Efficient Degradation-agnostic Image Restoration via Channel-Wise Functional Decomposition and Manifold Regularization
Abstract
Degradation-agnostic image restoration aims to handle diverse corruptions with one unified model, but faces fundamental challenges in balancing efficiency and performance across different degradation types. Existing approaches either sacrifice efficiency for versatility or fail to capture the distinct representational requirements of various degradations. We present MIRAGE, an efficient framework that addresses these challenges through two key innovations. First, we propose a channel-wise functional decomposition that systematically repurposes channel redundancy in attention mechanisms by assigning CNN, attention, and MLP branches to handle local textures, global context, and channel statistics, respectively. This principled decomposition enables degradation-agnostic learning while achieving superior efficiency-performance trade-offs.
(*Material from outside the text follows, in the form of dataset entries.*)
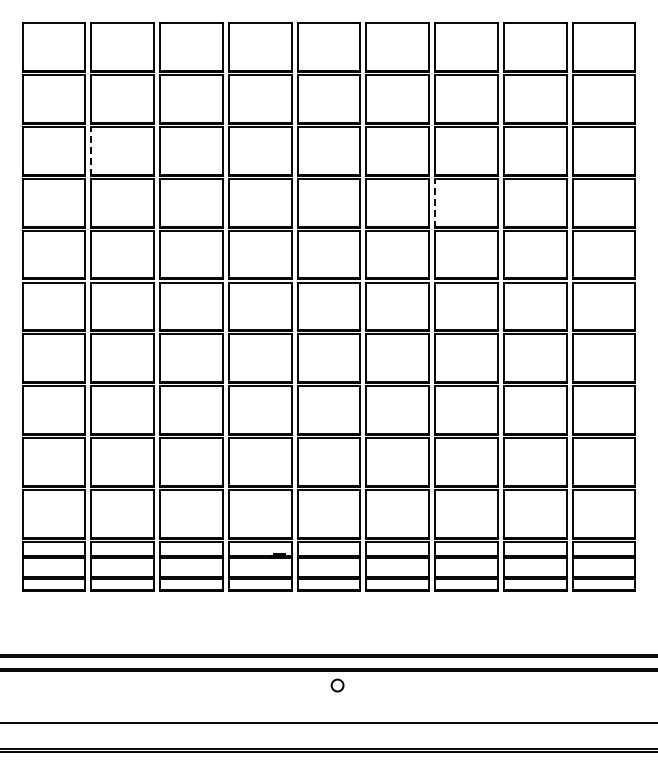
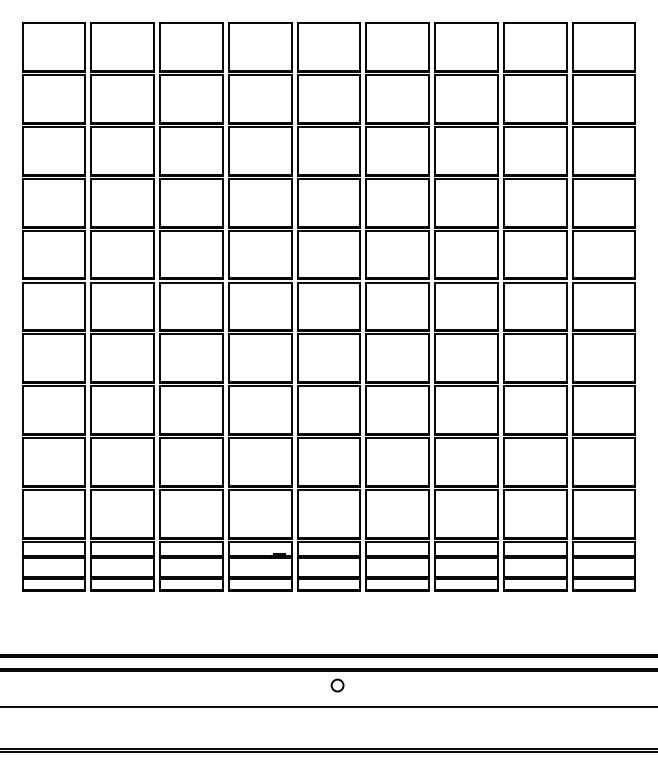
line at (91, 150): dashed -> solid
line at (435, 202): dashed -> solid
line at (328, 722) position: (328, 722) -> (328, 706)
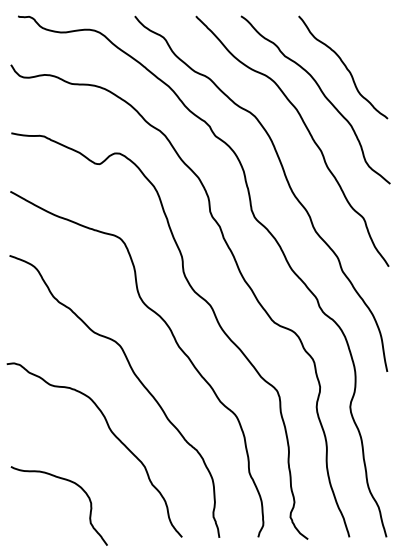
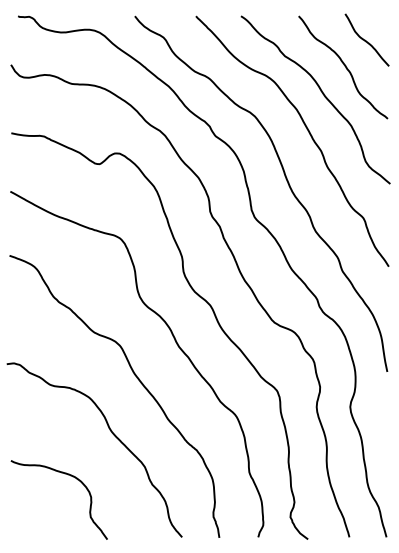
curve at (365, 39): none -> present
curve at (64, 480) position: (64, 480) -> (64, 474)
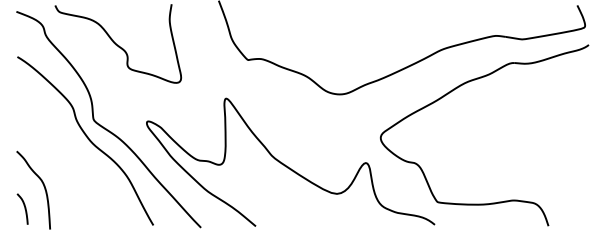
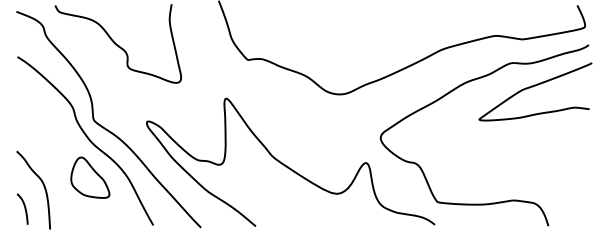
curve at (535, 86): none -> present
part at (90, 177): none -> present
Second, we introduce manifold regularization that performs cross-layer contrastive alignment in Symmetric Positive Definite (SPD) space, which empirically improves feature consistency and generalization across degradation types. Extensive experiments across five degradation settings demonstrate that MIRAGE achieves state-of-the-art performance with remarkable efficiency, outperforming existing methods in both single and mixed degradation scenarios while showing strong zero-shot generalization to unseen domains.